The problem: Take each line of the data that contains the string "none" and copy it.

Dataset entries:
Start of Block

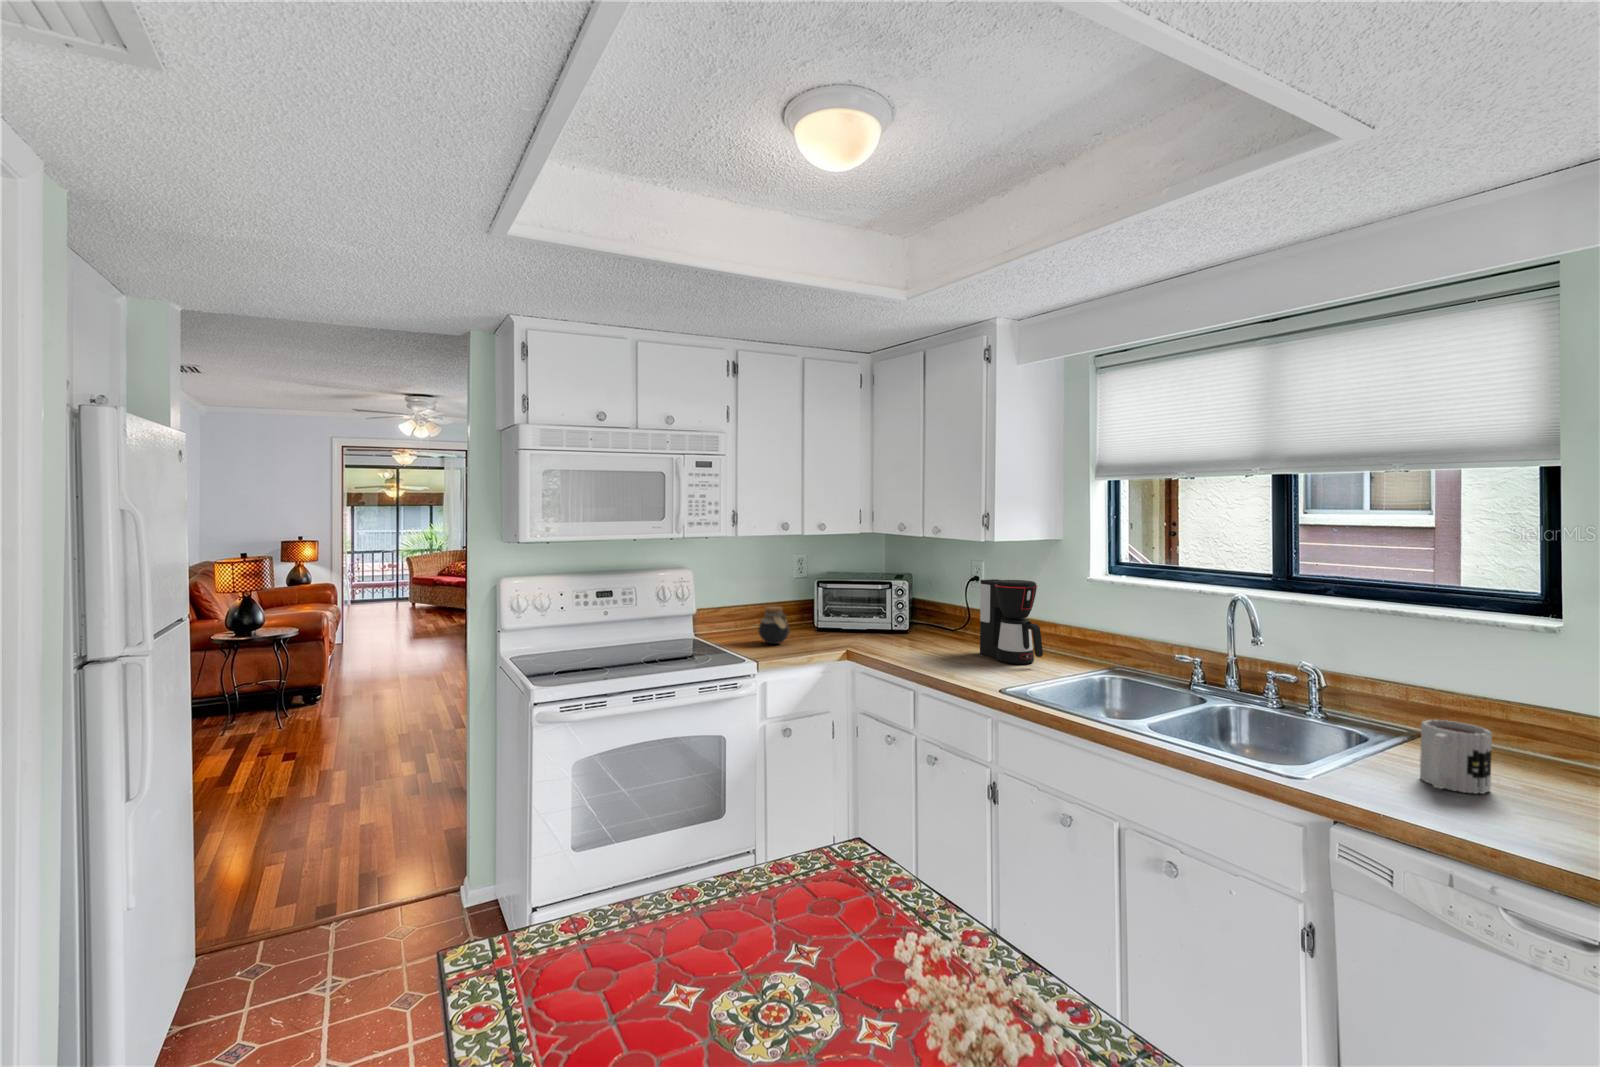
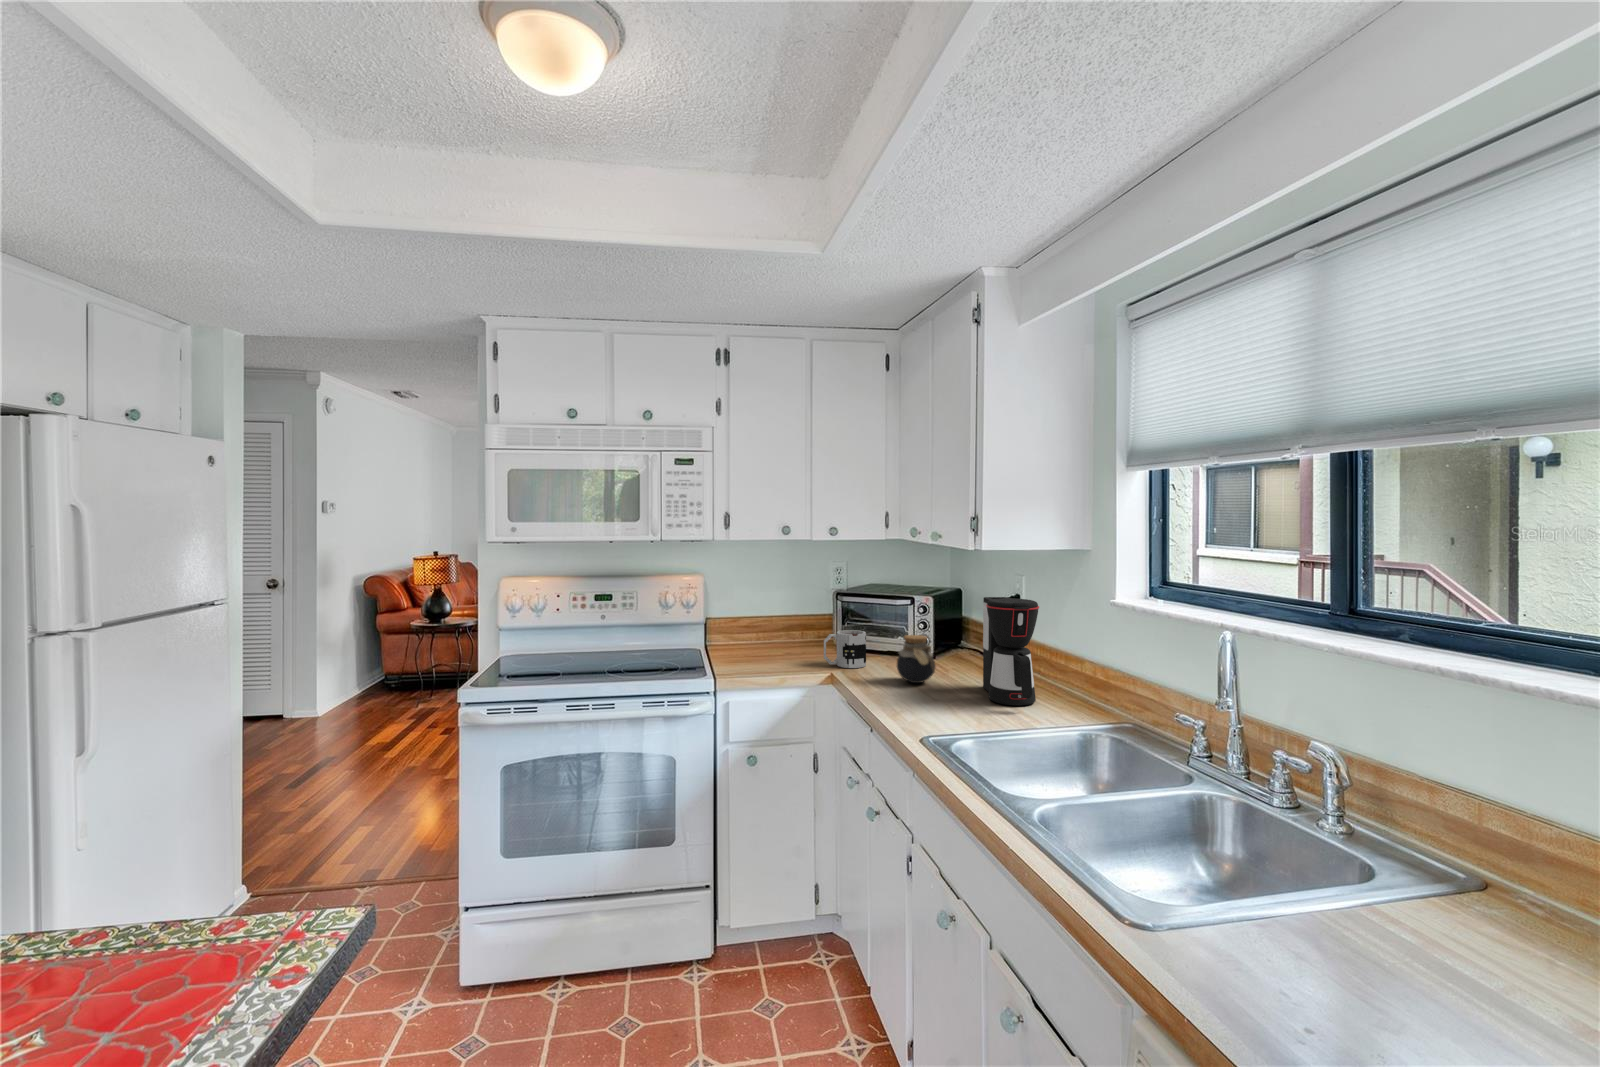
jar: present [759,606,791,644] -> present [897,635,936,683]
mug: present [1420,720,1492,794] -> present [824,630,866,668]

End of Block
Start of Block

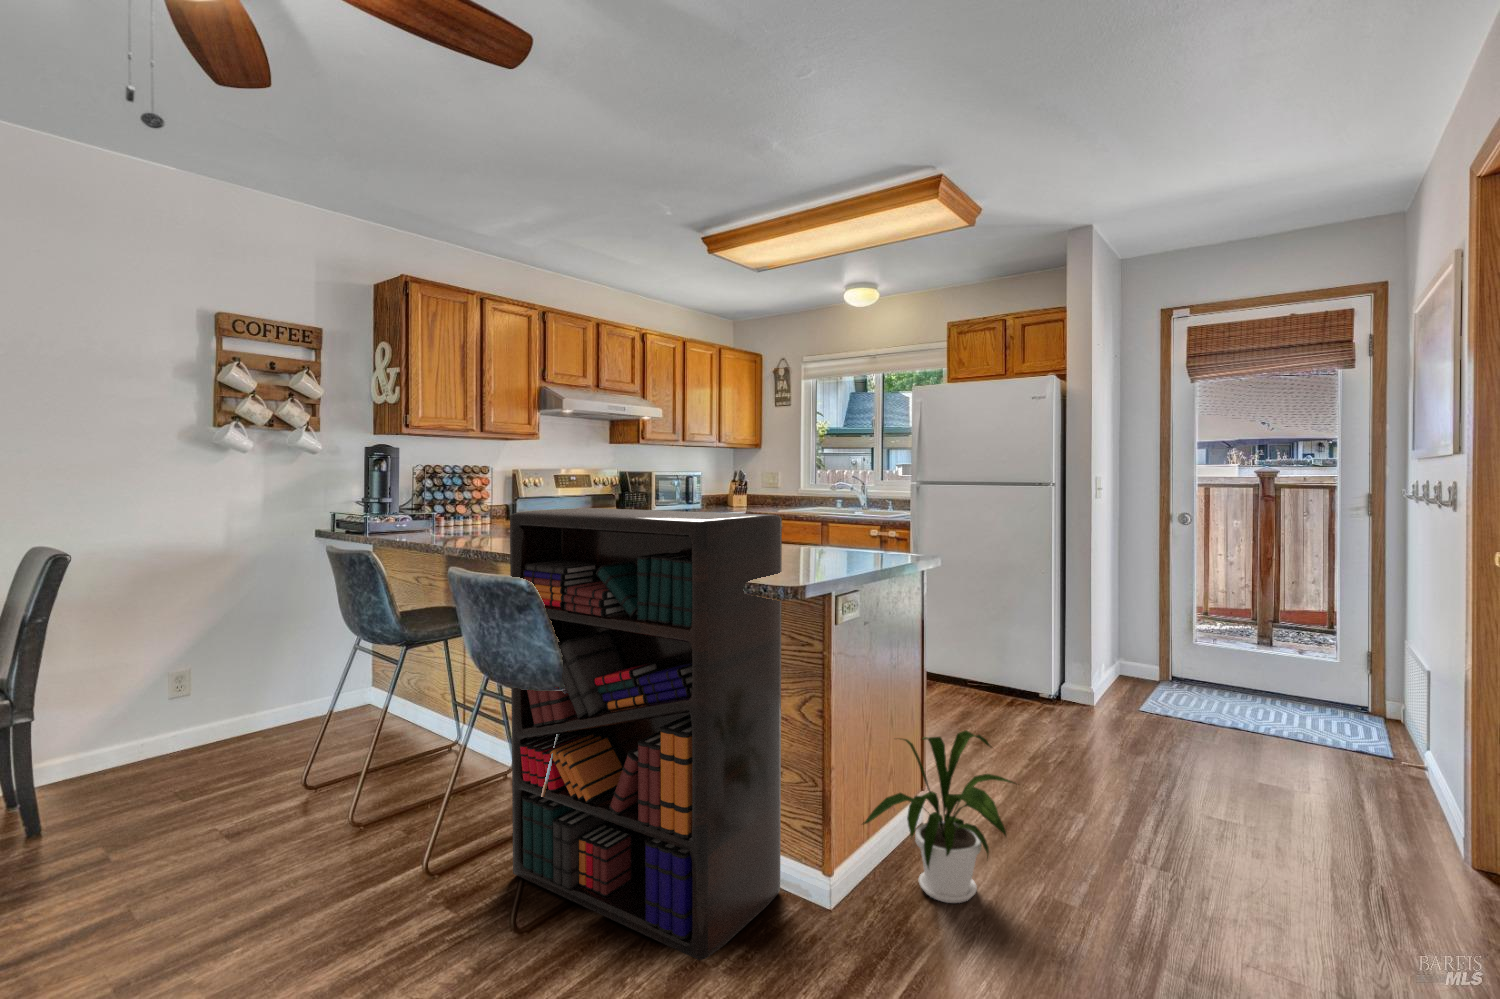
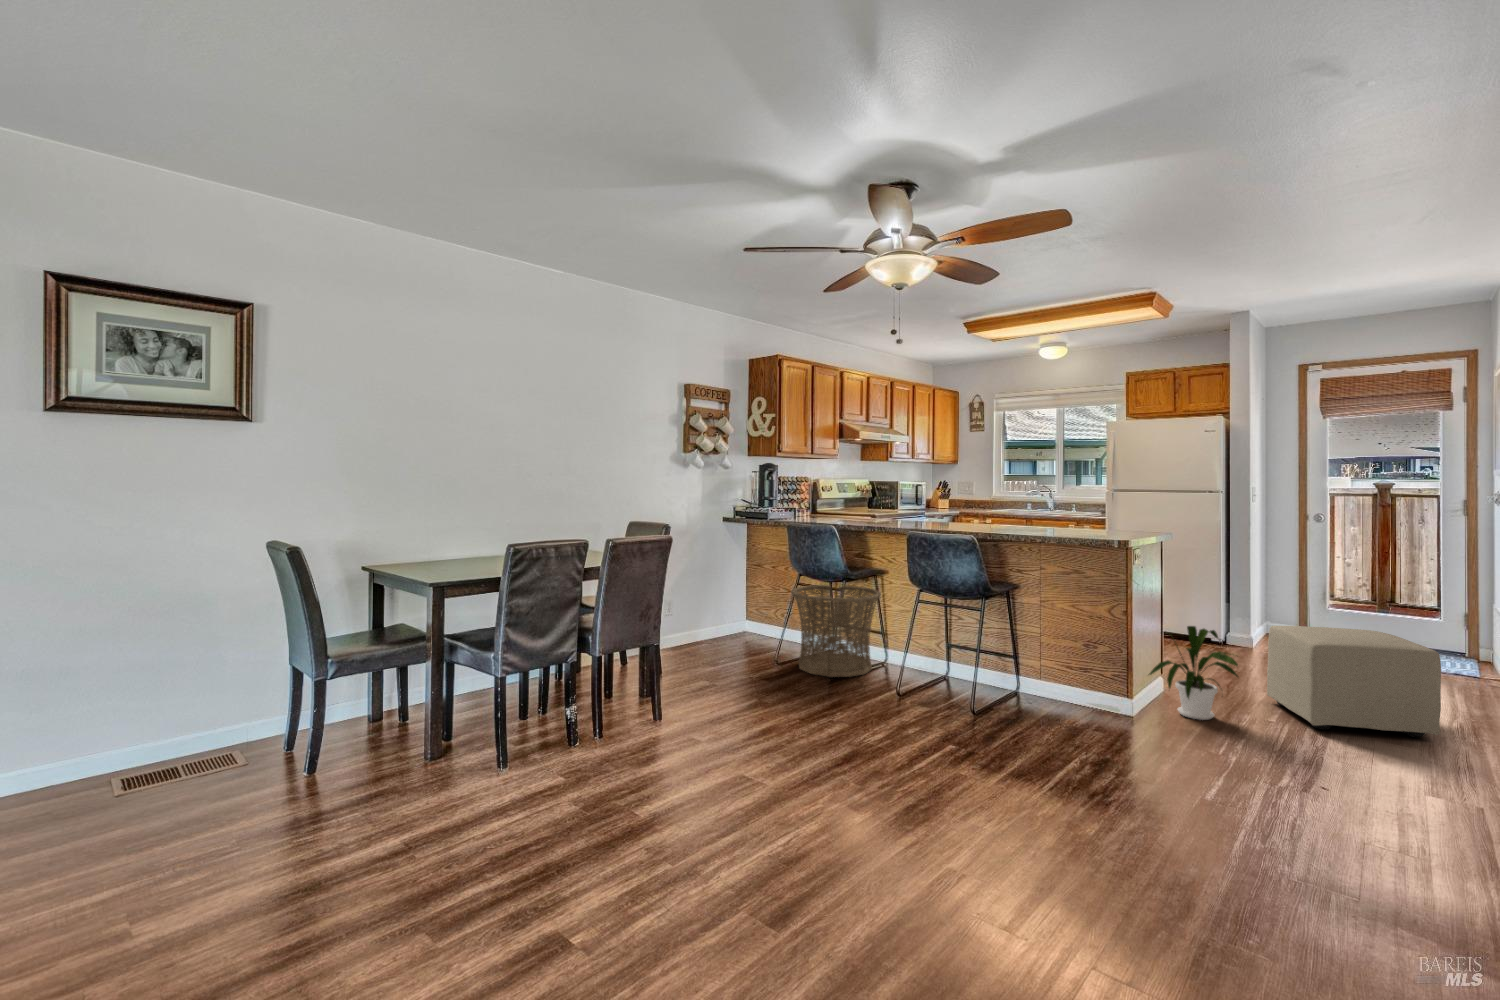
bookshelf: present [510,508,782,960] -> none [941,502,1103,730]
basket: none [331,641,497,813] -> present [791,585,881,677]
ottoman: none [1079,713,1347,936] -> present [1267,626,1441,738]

End of Block

Solution:
bookshelf: present [510,508,782,960] -> none [941,502,1103,730]
basket: none [331,641,497,813] -> present [791,585,881,677]
ottoman: none [1079,713,1347,936] -> present [1267,626,1441,738]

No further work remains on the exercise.